因果は巡る、とつくづく思います。『「在日」のはざまで』の中に随筆「クレメンタインの歌」がありますが、歌の歌詞の通りに、私は親を置き去りにしてしまったんです。
日本の敗戦の時、私は数え年17歳。皇国少年で、「天皇の赤子」になれという日本の統治を良いものだと信じていました。
一方、おやじは日本の統治に強いあらがいを感じ、朝鮮服を着て悠然と町を出歩いた。町では青年たちが朝鮮服の人に墨を噴霧器で吹き付けていて、私は父の無事を祈るおまじないをしました。大好きな父でしたが、同時に「恥ずかしくてしようがない」存在でした。
父は父で、「日本の植民地統治に順応する子どもじゃなければ安泰を得られない」と考えたのでしょう。「朝鮮人の意識を持て」とは言いませんでした。父子で過ごしても、父は黙っていることが多かった。

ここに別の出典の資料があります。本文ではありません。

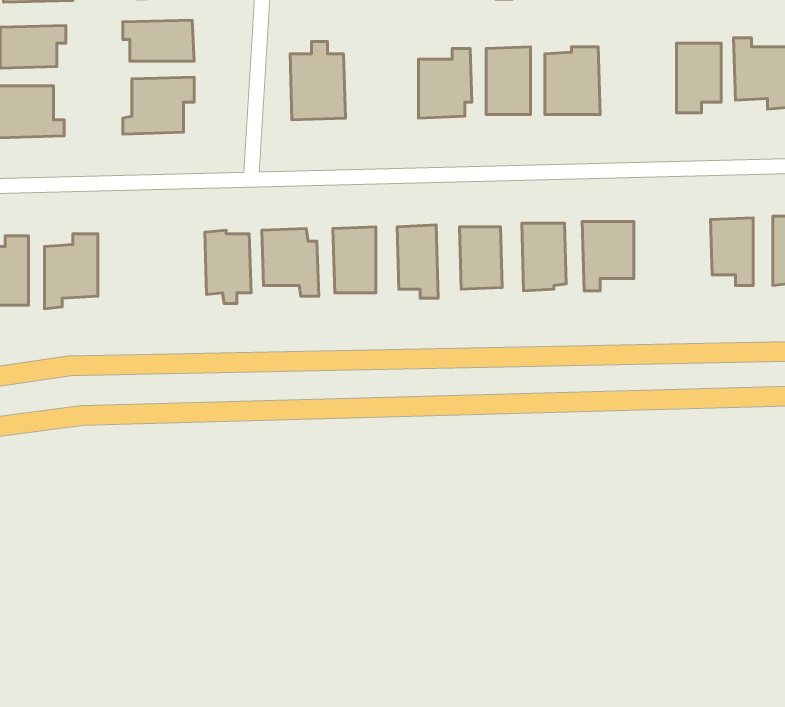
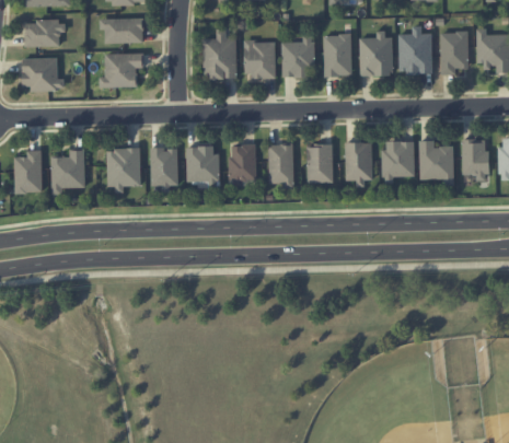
building: none -> [397,26,432,74]
building: none -> [243,40,275,78]
building: none -> [419,140,453,185]
building: none -> [106,148,140,189]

日本の敗戦から10日ほど後、父が釣りをしていた突堤に1人で行ったときに、ふと口をついて出たのが「クレメンタインの歌」でした。小さいときから、釣り糸を垂れる父のひざで、父と歌った朝鮮語の歌。涙をしゃくり上げながら、1人で繰り返し歌いました。
後になって母をなじったんです。父はなぜ、国や民族のことを私にもっと教えてくれなかったのか、と。母は「大事な一人息子だから、父は口をつぐんだのだ」と答えました。
この歌は元々はアメリカの民謡ですが、娘に「老いた父ひとりにして永遠に行ってしまったのか」「おまえはとうとう帰ってこない」と呼びかける内容。因果は巡るというのは、故郷に父、母を置いたまま、私は日本に渡り、死に目にも会えなかったからです。
絶対的少数者の側に立ち続けたい
1998年に金大中氏が韓国の大統領になった後、私の訪韓が認められ、臨時パスポートで済州島に降り立ちました。親の墓を放置していたわけですから、親族に罵倒されると思っていましたが、空港に迎えに来ためいは私の首にしがみつき、「よく生きて帰ってきた」とおいおい泣きました。墓にはヤエムグラが茂っていました。思えば月より遠い場所でした。
日本に渡ったことで日本語を使って生きざるをえなくなった私は、個人としての私を日本の支配から解放するために自らの日本語に報復する必要がありました。少年期にむさぼるように読んだ、白樺派などの流麗で湿潤、情感過多な日本語から、自らを切り離すよう努めました。
『「在日」のはざまで』の中で、私は「在日を生きる」ことに特別な意義を込めた。「『南と北』とを同視野に収めて生きることに展望を持つ」と。当時は望郷の念が強い時代だったから私は非難されました。
しかし、今も思いは変わっていません。日本では朝鮮籍でも韓国籍でも冠婚葬祭や酒席を共にする。本国だったらありえない。朝鮮半島の統一はずっと先かもしれないが、在日の人たちの間では実質的な統一がなされていく。それは朝鮮半島の未来を実践する一つの実験なんだ、と。そう私は信じています。
詩とは、ウソのない本当のもの、美しいもの。真、善、美を極めていく。だから詩人は正義にもとることを容認できない。良くないと思う方向に世の中が、雪崩を打って流れていくことを体で止められないとしても、少なくとも同調はしない。
「詩人はカナリアだ」という人もいます。地底に降りていくときに有毒ガスなどの危険を知らせてくれるカナリア。詩人には予知感応の力がある。
詩を書く者は生き方も必然的に問われます。絶対的少数者の側に立つ。それが詩を書く者の意思だと思っています。参院選の結果を見て、生きるのも嫌だという気分になりましたが、変化を避け、なれ合いを続けようとする社会に分け入っていくのもやはり詩だと信じています。